| DESCRIPTION OF THE TASK |
Reproduce every one of the items below word for word, leaving out the pictures.

| RECORDS PROVIDED |
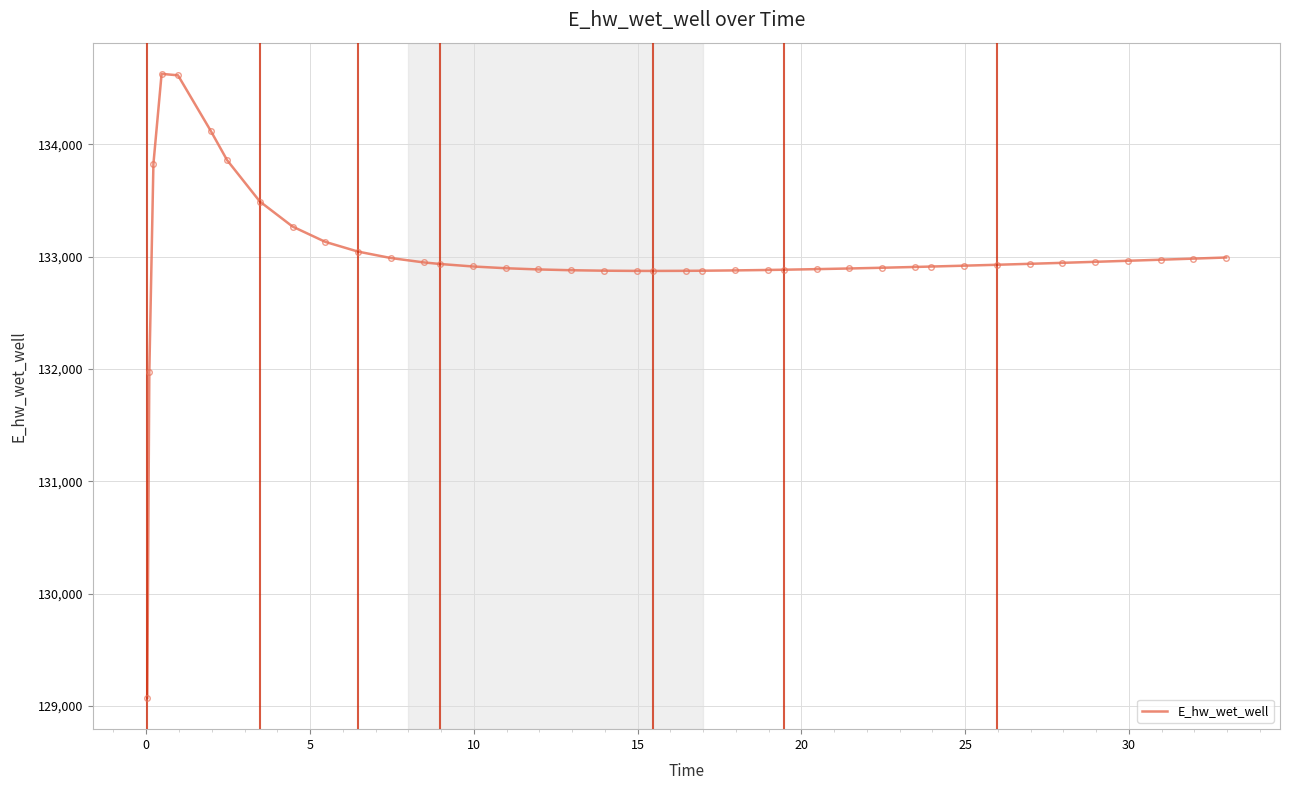

What is the greatest value displayed?

134628.0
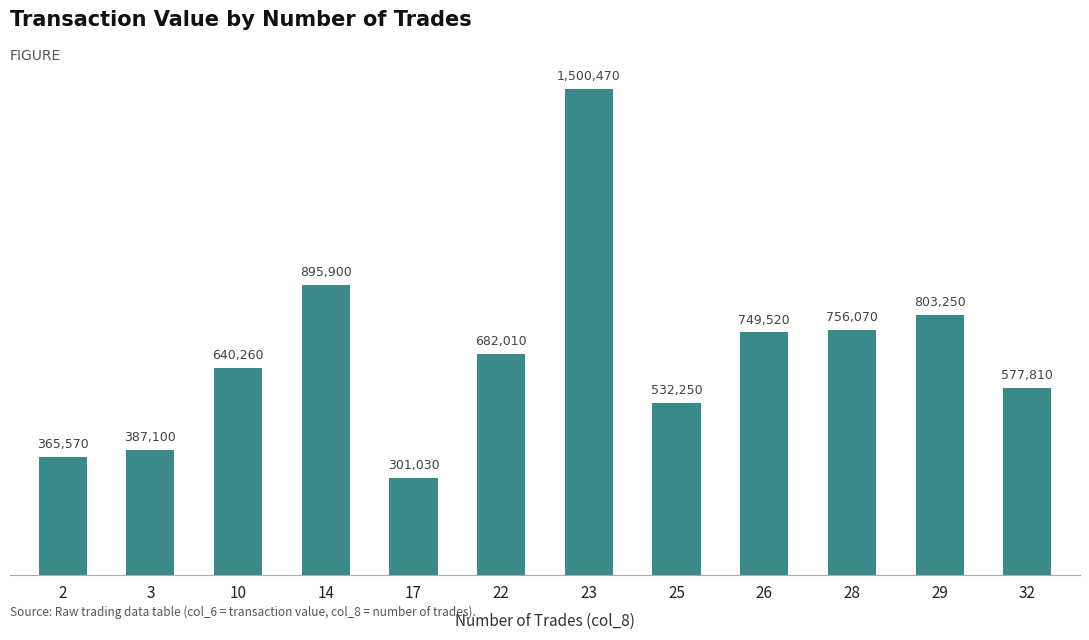

List the labels in order of value, largest first.

23, 14, 29, 28, 26, 22, 10, 32, 25, 3, 2, 17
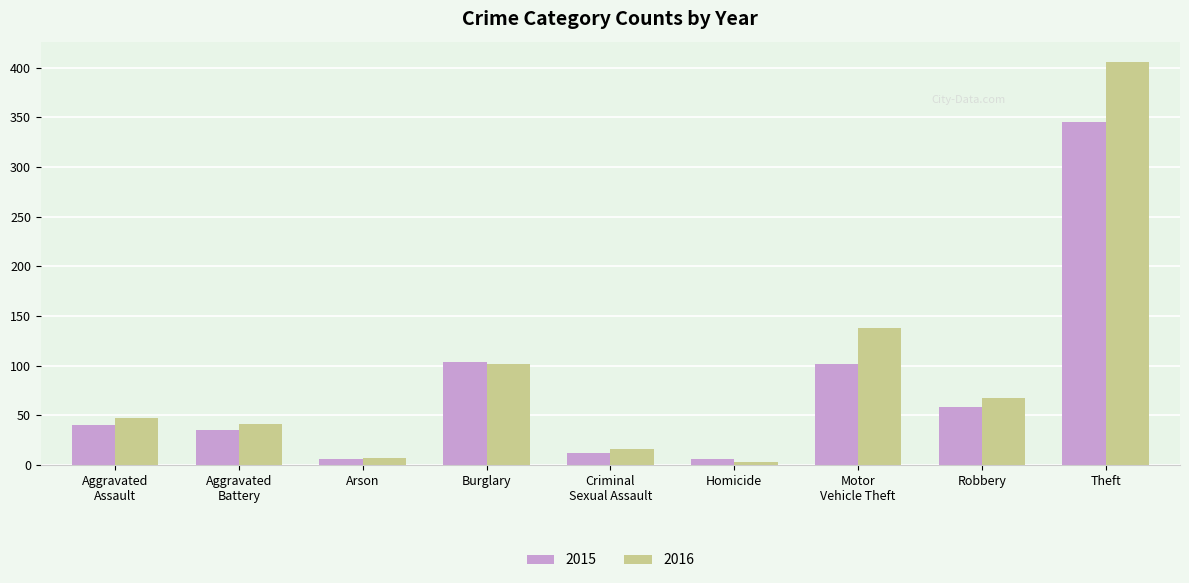

What is the maximum value for 2015?

345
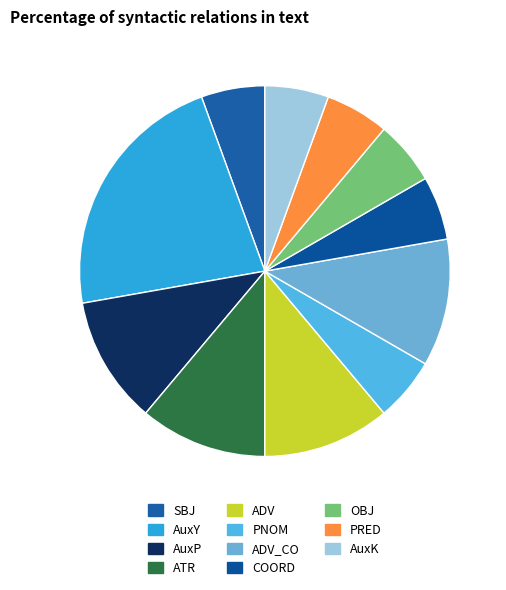

What percentage is the AuxY slice, to the nearest percent?

22%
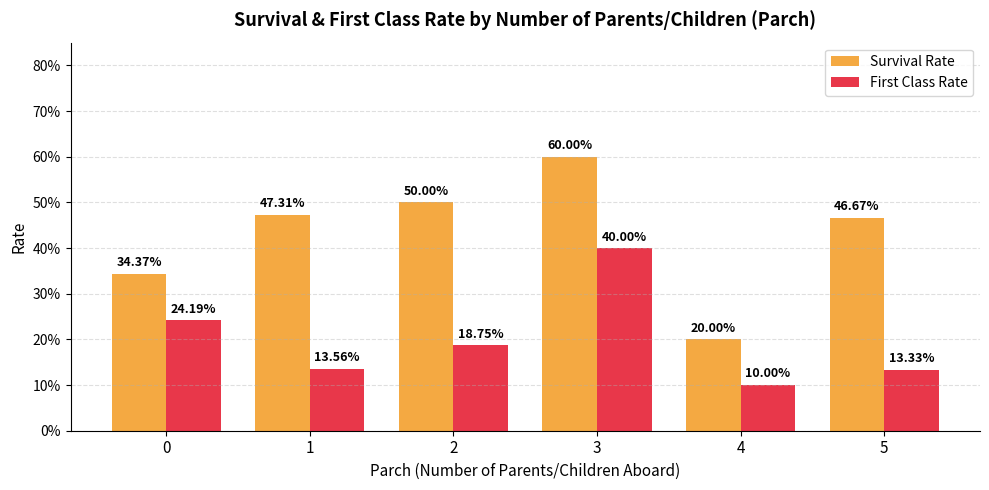

What is the difference between the First Class Rate values at 3 and 4?

0.3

| SOLUTION TO THE EXERCISE |
What is the greatest value displayed?

134628.0

List the labels in order of value, largest first.

23, 14, 29, 28, 26, 22, 10, 32, 25, 3, 2, 17

What is the maximum value for 2015?

345

What percentage is the AuxY slice, to the nearest percent?

22%

What is the difference between the First Class Rate values at 3 and 4?

0.3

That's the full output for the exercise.